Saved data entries
--------------------------------

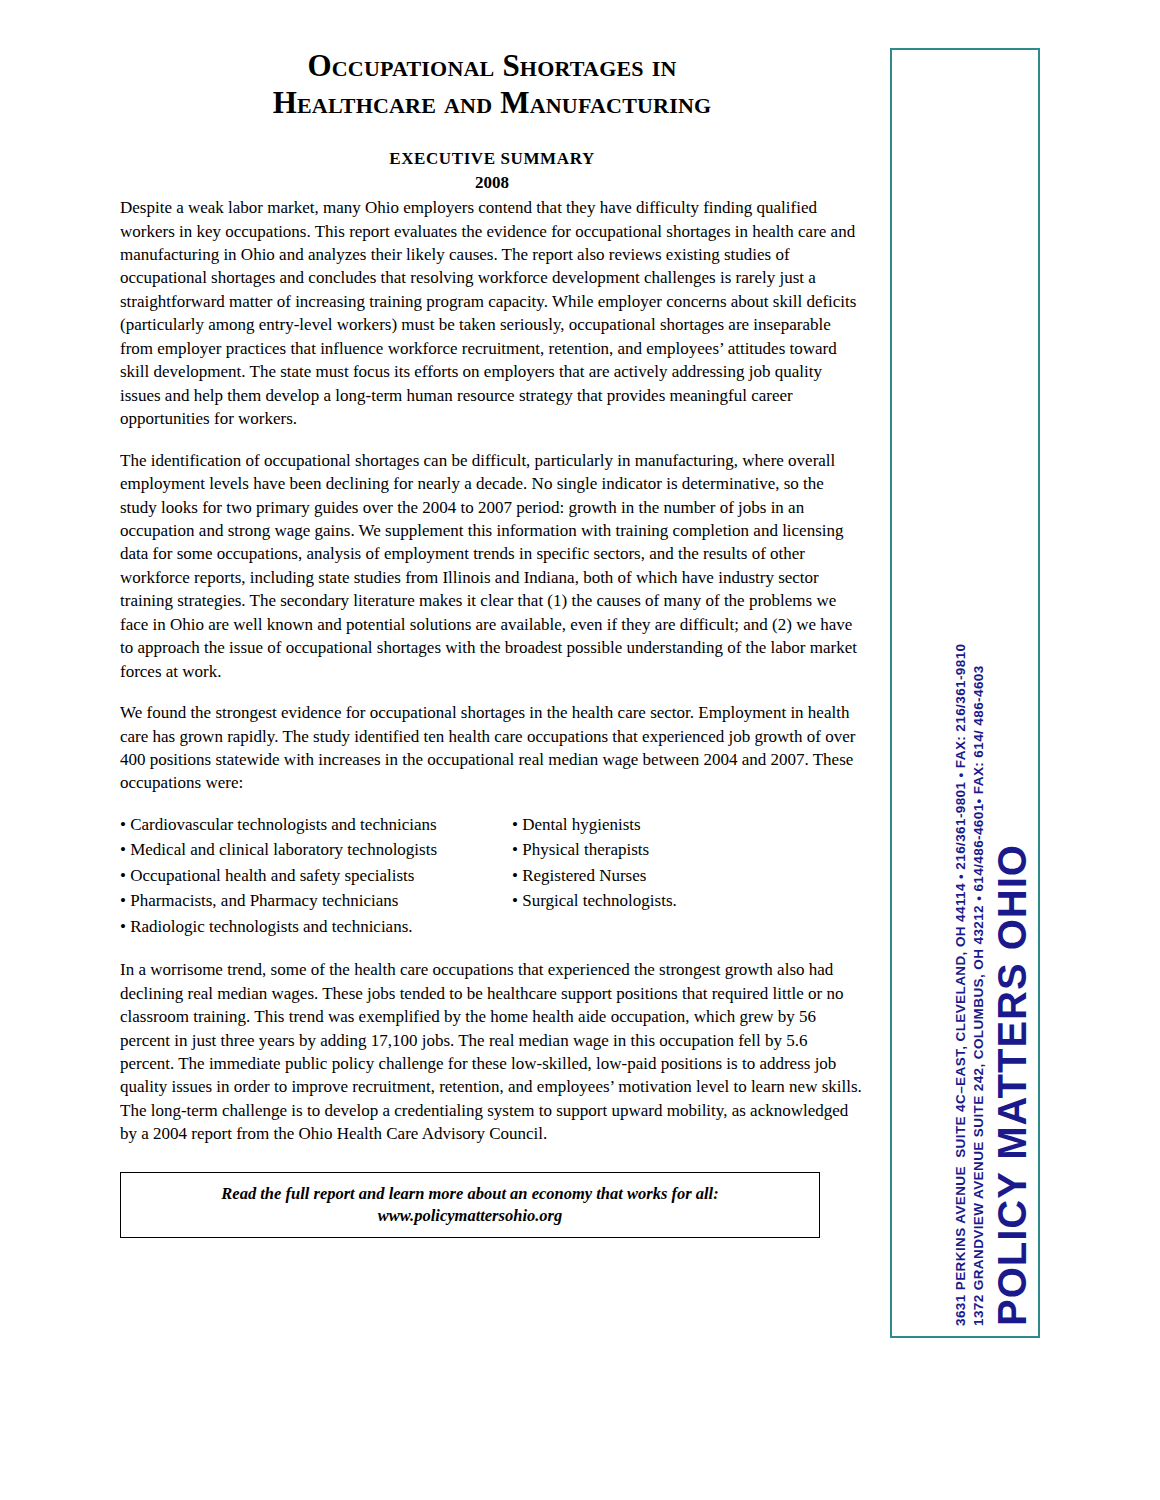Occupational Shortages in
Healthcare and Manufacturing
EXECUTIVE SUMMARY
2008
Despite a weak labor market, many Ohio employers contend that they have difficulty finding qualified workers in key occupations. This report evaluates the evidence for occupational shortages in health care and manufacturing in Ohio and analyzes their likely causes. The report also reviews existing studies of occupational shortages and concludes that resolving workforce development challenges is rarely just a straightforward matter of increasing training program capacity. While employer concerns about skill deficits (particularly among entry-level workers) must be taken seriously, occupational shortages are inseparable from employer practices that influence workforce recruitment, retention, and employees’ attitudes toward skill development. The state must focus its efforts on employers that are actively addressing job quality issues and help them develop a long-term human resource strategy that provides meaningful career opportunities for workers.
The identification of occupational shortages can be difficult, particularly in manufacturing, where overall employment levels have been declining for nearly a decade. No single indicator is determinative, so the study looks for two primary guides over the 2004 to 2007 period: growth in the number of jobs in an occupation and strong wage gains. We supplement this information with training completion and licensing data for some occupations, analysis of employment trends in specific sectors, and the results of other workforce reports, including state studies from Illinois and Indiana, both of which have industry sector training strategies. The secondary literature makes it clear that (1) the causes of many of the problems we face in Ohio are well known and potential solutions are available, even if they are difficult; and (2) we have to approach the issue of occupational shortages with the broadest possible understanding of the labor market forces at work.
We found the strongest evidence for occupational shortages in the health care sector. Employment in health care has grown rapidly. The study identified ten health care occupations that experienced job growth of over 400 positions statewide with increases in the occupational real median wage between 2004 and 2007. These occupations were:
Cardiovascular technologists and technicians
Medical and clinical laboratory technologists
Occupational health and safety specialists
Pharmacists, and Pharmacy technicians
Radiologic technologists and technicians.
Dental hygienists
Physical therapists
Registered Nurses
Surgical technologists.
In a worrisome trend, some of the health care occupations that experienced the strongest growth also had declining real median wages. These jobs tended to be healthcare support positions that required little or no classroom training. This trend was exemplified by the home health aide occupation, which grew by 56 percent in just three years by adding 17,100 jobs. The real median wage in this occupation fell by 5.6 percent. The immediate public policy challenge for these low-skilled, low-paid positions is to address job quality issues in order to improve recruitment, retention, and employees’ motivation level to learn new skills.
The long-term challenge is to develop a credentialing system to support upward mobility, as acknowledged by a 2004 report from the Ohio Health Care Advisory Council.
Read the full report and learn more about an economy that works for all:
www.policymattersohio.org
POLICY MATTERS OHIO
3631 PERKINS AVENUE SUITE 4C–EAST, CLEVELAND, OH 44114 • 216/361-9801 • FAX: 216/361-9810
1372 GRANDVIEW AVENUE SUITE 242, COLUMBUS, OH 43212 • 614/486-4601• FAX: 614/ 486-4603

--------------------------------

> _What is expected_:
Reproduce only the lines between the line containing "Cardiovascular technologists and technicians" and the last line of the records, those two lines included, exactly.

> _Finished exercise_:
Cardiovascular technologists and technicians
Medical and clinical laboratory technologists
Occupational health and safety specialists
Pharmacists, and Pharmacy technicians
Radiologic technologists and technicians.
Dental hygienists
Physical therapists
Registered Nurses
Surgical technologists.
In a worrisome trend, some of the health care occupations that experienced the strongest growth also had declining real median wages. These jobs tended to be healthcare support positions that required little or no classroom training. This trend was exemplified by the home health aide occupation, which grew by 56 percent in just three years by adding 17,100 jobs. The real median wage in this occupation fell by 5.6 percent. The immediate public policy challenge for these low-skilled, low-paid positions is to address job quality issues in order to improve recruitment, retention, and employees’ motivation level to learn new skills.
The long-term challenge is to develop a credentialing system to support upward mobility, as acknowledged by a 2004 report from the Ohio Health Care Advisory Council.
Read the full report and learn more about an economy that works for all:
www.policymattersohio.org
POLICY MATTERS OHIO
3631 PERKINS AVENUE SUITE 4C–EAST, CLEVELAND, OH 44114 • 216/361-9801 • FAX: 216/361-9810
1372 GRANDVIEW AVENUE SUITE 242, COLUMBUS, OH 43212 • 614/486-4601• FAX: 614/ 486-4603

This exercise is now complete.